06.28.07

Why Valid isn’t Good Enough

Posted in XHTML, general at 8:49 am by Mary McRae

It should be a “good thing” that OpenOffice has an XHTML export filter. It should be an even better thing that the resulting XHTML is actually DTD-valid. But, unfortunately, valid doesn’t always mean “correct.” In the case of OpenOffice the resulting document is of little use. Font sizes will change sporadically, and all numbering (paragraphs, lists) is out the window. What’s even worse is that I seem incapable of getting valid/usable XHTML out of OpenOffice no matter how many sidesteps I take. I’ve tried the Tidy trick. I’ve tried saving as a Word file. I’ve tried opening the OO file in Word using the new OO import/output filter. All to no avail.

So, if you’re one of those Technical Committees who are authoring your documents in OpenOffice, please just save as HTML.:-(

06.27.07

Creating Valid XHTML v1.0 Transitional from MS Word

Posted in XHTML at 1:59 pm by Mary McRae

The bad news is that even Office 2007 doesn’t have an “export as XHTML” option. The good news is that with a few simple steps you can get XHTML that not only validates but also looks good ;-)

The first step is to save as HTML using the filtered option. This removes a lot of extraneous markup that is only necessary if you plan on “round-tripping” back into Microsoft Word. Since you still have the original Word file, there’s no need to carry around the excess baggage.

The next step is to run the html file through Tidy. I use Tidy Online – just browse to the html file on your local system,  select “xhtml” and you’re off and running. Save the resulting file to your local system.

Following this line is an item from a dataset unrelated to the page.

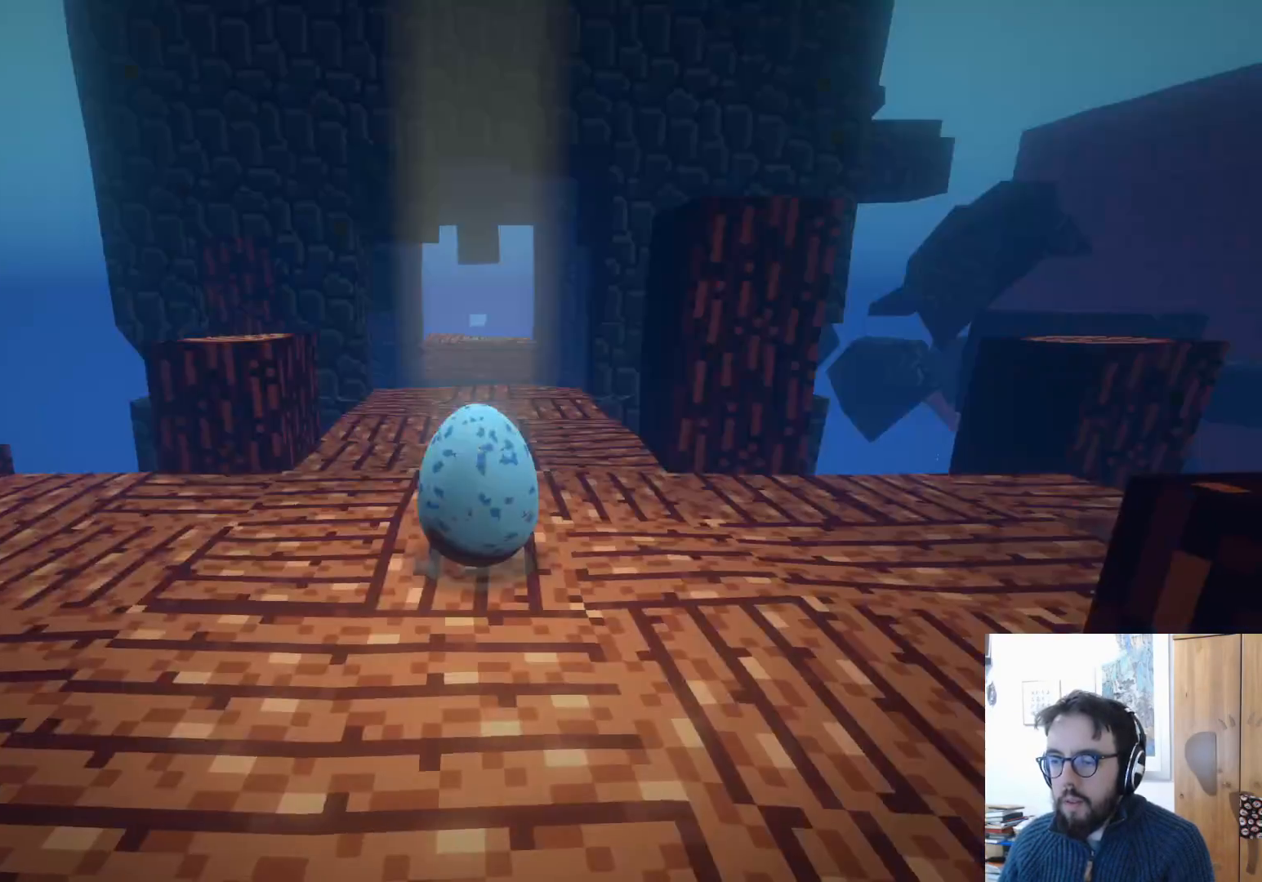
{"buttons": [], "left_stick": "up", "right_stick": "center", "events": [[100, "left_stick", "down-right"], [183, "right_stick", "down"], [217, "left_stick", "right"], [417, "left_stick", "up"], [450, "right_stick", "center"]]}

There’s one more step before you’re done. Tidy still has a few problems, and one of the things it doesn’t get quite right are the “lang” attributes. They should be “xml:lang”. I solve this problem by running a global search-and-replace on “lang=” (include the “=” to make sure you don’t inadvertently replace the string elsewhere in your document) and replace it with “xml:lang=”. You should now be able to validate the instance without error.  The bad new is that there will still be numerous warnings, but we’ll save those for another day.